Les fortunes de Farba Ngom et de Tahirou Sarr, qui s’éleveraient à des centaines de milliard sont des points d”interrogation légitimes pour eux. Les deux hommes sont devenus en peu de temps très riches, sans être connus pour œuvrer dans une quelconque activité sinon dans l’intermédiation foncière, activité qui implique au premier plan la DGID, l’urbanisme et les plus hautes autorités politiques.
Leurs dossiers ont été politisés par le fait que Farba Ngom est aussi un responsable de l’APR, proche de Macky Sall, député de plusieurs législatures, maire et opposant direct d’Ousmane Sonko.

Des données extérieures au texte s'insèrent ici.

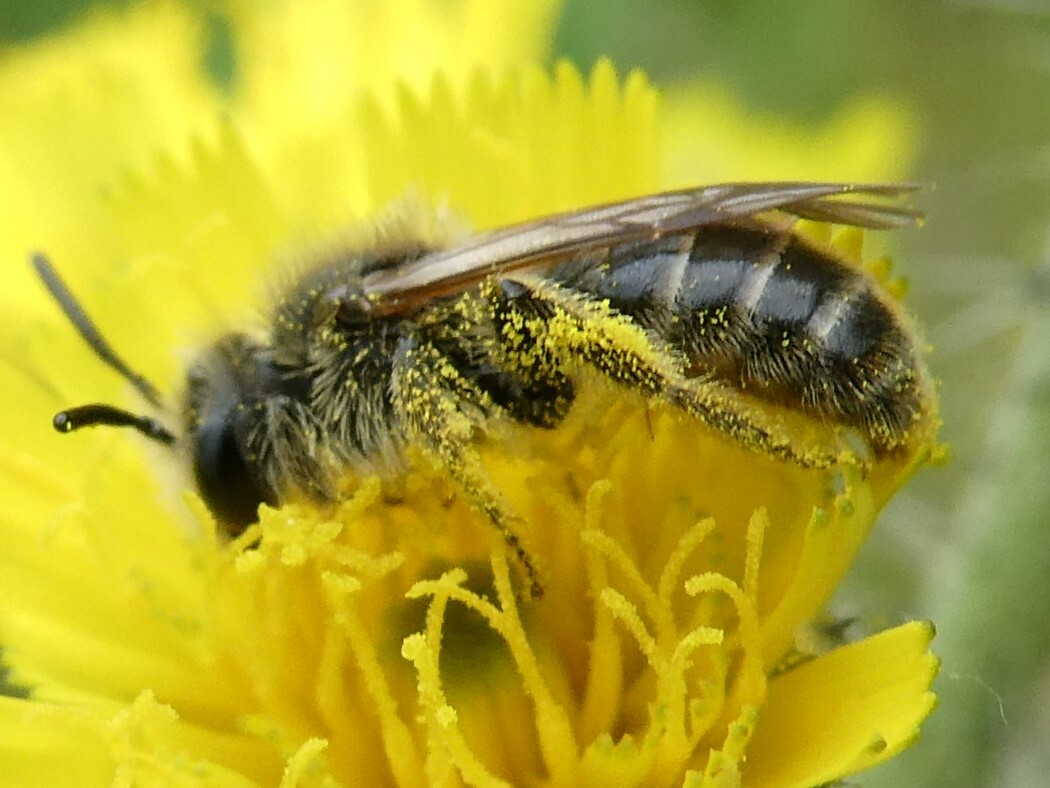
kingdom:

Tahirou Sarr n’est pas un homme politique, mais l’homme qui a été au centre de l’affaire soulevée par Ousmane Sonko, dans laquelle il s’était substitué à une famille pour recevoir 94 milliards de FCFA, en lieu et place de la famille qui réclamait juste 15 milliards pour compenser l’expropriation de leur titre foncier.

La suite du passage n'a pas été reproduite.